Obtain an initial and optimum solution to the following transportation problem
using Vogel’s Approximation method.
To Available
7 3 2 2
2
1 3 3
3 4 6 5
Demand 4 1 5
To obtain an initial solution using Vogel’s Approximation method, follow these steps:
Step 1: Set up the transportation problem matrix with the given supplies and demands:
To Available
7 3 2 2
2 - 1 3 3
3 4 6 5
Demand: 4 1 5
Step 2: Calculate the penalties for each row and column. The penalty is determined by finding the difference between the smallest and second smallest cost in each row or column.
For the rows:
Row 1 penalty = 3 - 2 = 1
Row 2 penalty = 3 - 1 = 2
Row 3 penalty = 6 - 5 = 1
For the columns:
Column 1 penalty = 7 - 3 = 4
Column 2 penalty = 4 - 2 = 2
Column 3 penalty = 6 - 2 = 4
Step 3: Choose the row or column with the highest penalty, and allocate as much as possible in the cell with the smallest cost for that row or column. In the case of a tie, prioritize the row.
In this case, the highest penalty is 4 for columns 1 and 3. Column 2 has a penalty of 2. Since column 1 and 3 have the same penalty, we prioritize column 1.
Allocate as much as possible in the cell with the smallest cost in column 1:
Allocate 2 units from row 2 in the cell (2, 1) with cost 1. After allocation, update the available supply and demand:
To Available
7 3 2 0
- - 1 3 3
3 4 6 5
Demand: 4 1 5
Step 4: Recalculate the penalties for the remaining rows and columns:
For the rows:
Row 1 penalty = 3 - 2 = 1
Row 3 penalty = 6 - 5 = 1
For the columns:
Column 2 penalty = 4 - 3 = 1
Column 3 penalty = 6 - 2 = 4
Step 5: Choose the row or column with the highest penalty and allocate as much as possible in the cell with the smallest cost for that row or column.

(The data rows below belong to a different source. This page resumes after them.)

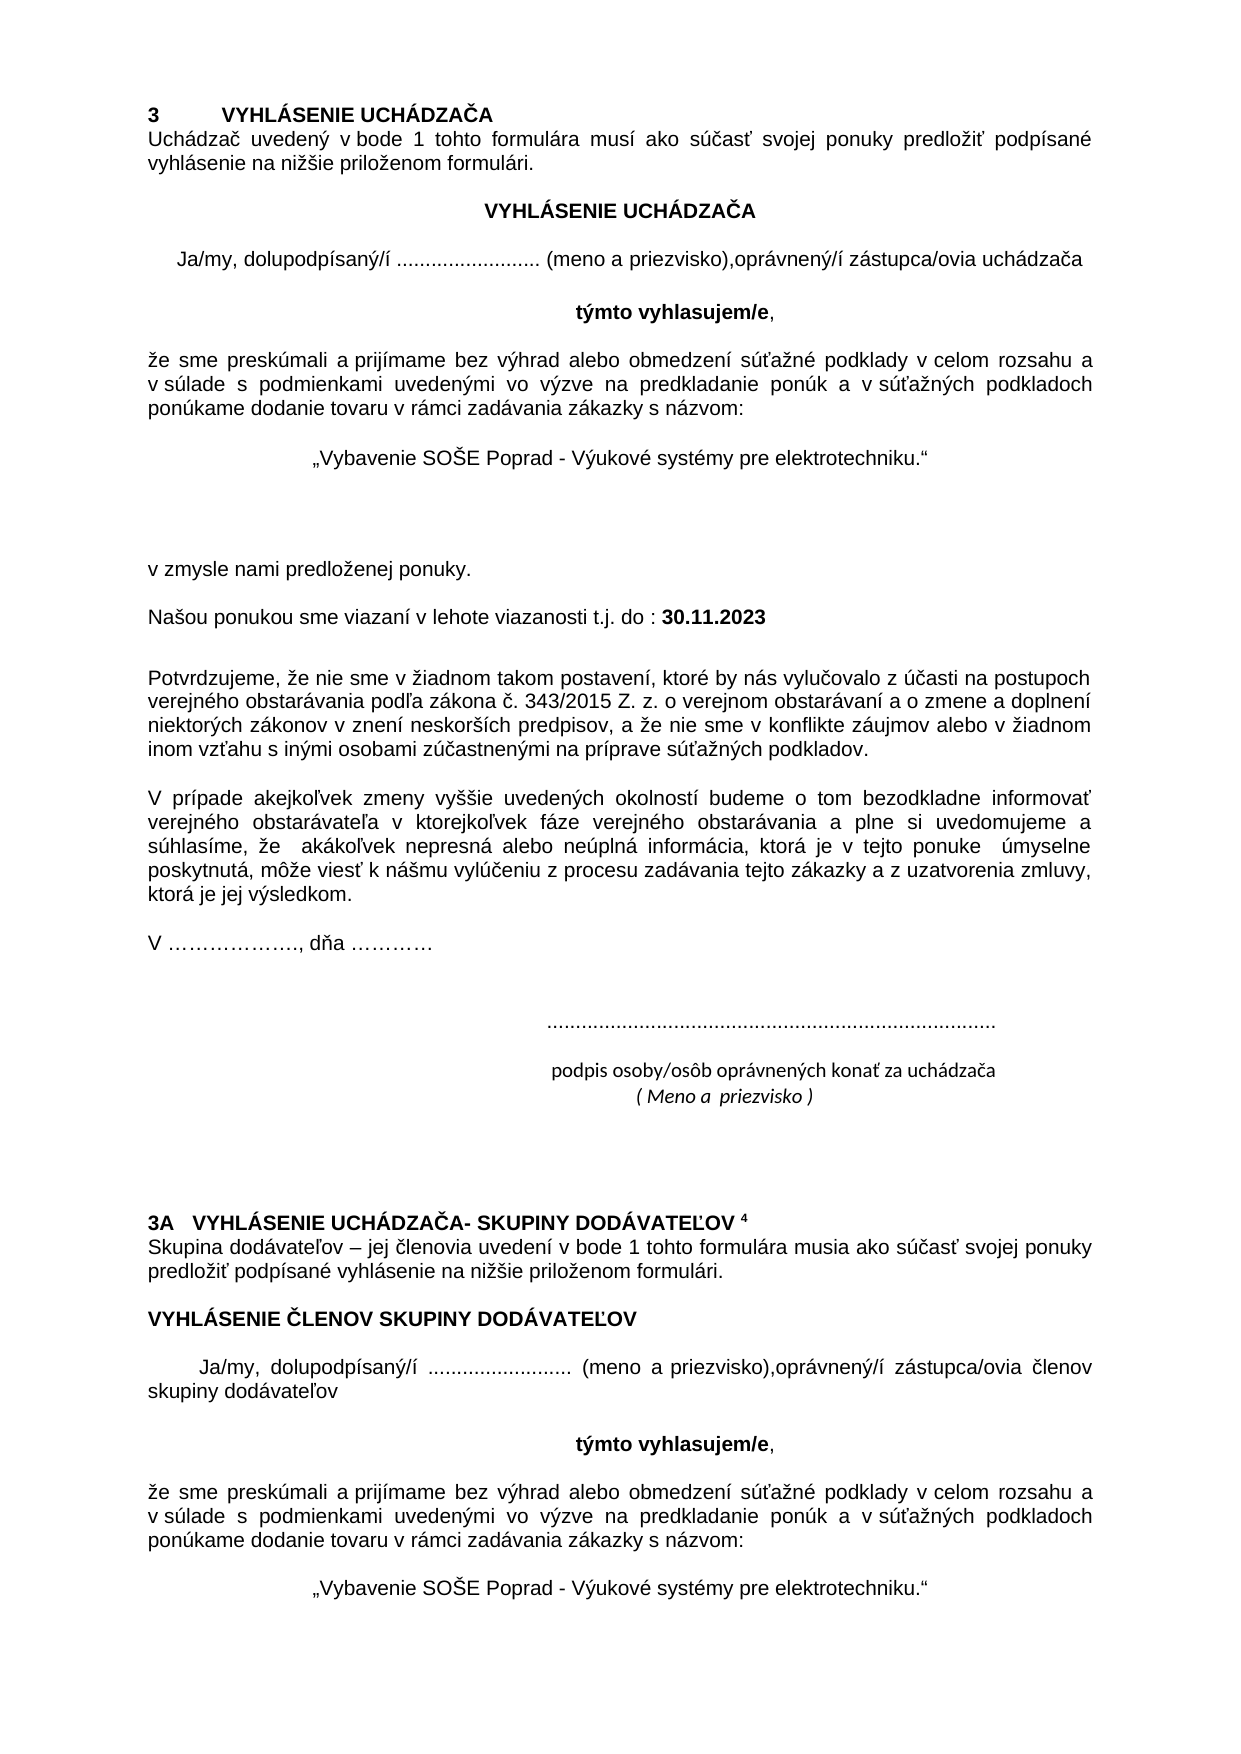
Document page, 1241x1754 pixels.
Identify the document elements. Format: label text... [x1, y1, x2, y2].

text Potvrdzujeme, že nie sme v žiadnom takom postavení, ktoré by nás vylučovalo z účasti na postupoch verejného obstarávania podľa zákona č. 343/2015 Z. z. o verejnom obstarávaní a o zmene a doplnení niektorých zákonov v znení neskorších predpisov, a že nie sme v konflikte záujmov alebo v žiadnom inom vzťahu s inými osobami zúčastnenými na príprave súťažných podkladov. [148, 665, 1093, 761]
text týmto vyhlasujem/e, [148, 1432, 1093, 1456]
text 3 VYHLÁSENIE UCHÁDZAČA [148, 102, 1093, 126]
text Našou ponukou sme viazaní v lehote viazanosti t.j. do : 30.11.2023 [148, 605, 1093, 629]
text .............................................................................. [148, 980, 1093, 1033]
text Ja/my, dolupodpísaný/í ......................... (meno a priezvisko),oprávnený/í zástupca/ovia uchádzača [148, 247, 1093, 271]
text V ………………., dňa ………… [148, 931, 1093, 955]
text že sme preskúmali a prijímame bez výhrad alebo obmedzení súťažné podklady v celom rozsahu a v súlade s podmienkami uvedenými vo výzve na predkladanie ponúk a v súťažných podkladoch ponúkame dodanie tovaru v rámci zadávania zákazky s názvom: [148, 348, 1093, 420]
text že sme preskúmali a prijímame bez výhrad alebo obmedzení súťažné podklady v celom rozsahu a v súlade s podmienkami uvedenými vo výzve na predkladanie ponúk a v súťažných podkladoch ponúkame dodanie tovaru v rámci zadávania zákazky s názvom: [148, 1479, 1093, 1551]
text V prípade akejkoľvek zmeny vyššie uvedených okolností budeme o tom bezodkladne informovať verejného obstarávateľa v ktorejkoľvek fáze verejného obstarávania a plne si uvedomujeme a súhlasíme, že akákoľvek nepresná alebo neúplná informácia, ktorá je v tejto ponuke úmyselne poskytnutá, môže viesť k nášmu vylúčeniu z procesu zadávania tejto zákazky a z uzatvorenia zmluvy, ktorá je jej výsledkom. [148, 786, 1093, 906]
text týmto vyhlasujem/e, [148, 300, 1093, 324]
text „Vybavenie SOŠE Poprad - Výukové systémy pre elektrotechniku.“ [148, 446, 1093, 470]
text v zmysle nami predloženej ponuky. [148, 557, 1093, 581]
text Uchádzač uvedený v bode 1 tohto formulára musí ako súčasť svojej ponuky predložiť podpísané vyhlásenie na nižšie priloženom formulári. [148, 126, 1093, 174]
text VYHLÁSENIE UCHÁDZAČA [148, 199, 1093, 223]
text podpis osoby/osôb oprávnených konať za uchádzača [148, 1058, 1093, 1083]
text 3A VYHLÁSENIE UCHÁDZAČA- skupiny dodávateľov 4 [148, 1211, 1093, 1235]
text Ja/my, dolupodpísaný/í ......................... (meno a priezvisko),oprávnený/í zástupca/ovia členov skupiny dodávateľov [148, 1355, 1093, 1403]
text VYHLÁSENIE členov skupiny dodávateľov [148, 1307, 1093, 1331]
text ( Meno a priezvisko ) [148, 1083, 1093, 1108]
text Skupina dodávateľov – jej členovia uvedení v bode 1 tohto formulára musia ako súčasť svojej ponuky predložiť podpísané vyhlásenie na nižšie priloženom formulári. [148, 1235, 1093, 1283]
text „Vybavenie SOŠE Poprad - Výukové systémy pre elektrotechniku.“ [148, 1575, 1093, 1599]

In this case, the highest penalty is 4 for column 3. We allocate as much as possible in the cell with the smallest cost in column 3:
Allocate 4 units from row 3 in the cell (3, 3) with cost 5. After allocation, update the available supply and demand:
To Available
7 3 - 0
- - 1 3 3
3 4 - 1
Demand: 4 1 1
Step 6: Recalculate the penalties for the remaining rows and columns:
For the rows:
Row 1 penalty = 3 - 2 = 1
For the columns:
Column 2 penalty = 3 - 3 = 0
Step 7: Choose the row or column with the highest penalty and allocate as much as possible in the cell with the smallest cost for that row or column.
In this case, the highest penalty is 1 for row 1. We allocate as much as possible in the cell with the smallest cost in row 1:
Allocate 2 units from column 2 in the cell (1, 2) with cost 3. After allocation, update the available supply and demand:
To Available
7 - - 0
- - 1 - 1
3 4 - 1
Demand: 2 1 1
Step 8: Recalculate the penalties for the remaining rows and columns:
For the rows:
No remaining rows.
For the columns:
Column 1 penalty = 7 - 7 = 0
Step 9: Allocate the remaining demand to the remaining cells.
In this case, allocate 2 units from column 1 in the cell (1, 1) with cost 7, and allocate 1 unit from row 3 in the cell (3, 2) with cost 4. After allocation, the transportation table is fully balanced:
To Available
- - - 0
- - 1 - 0
1 - - 0
Demand: - - -
This is the initial solution using Vogel's Approximation method.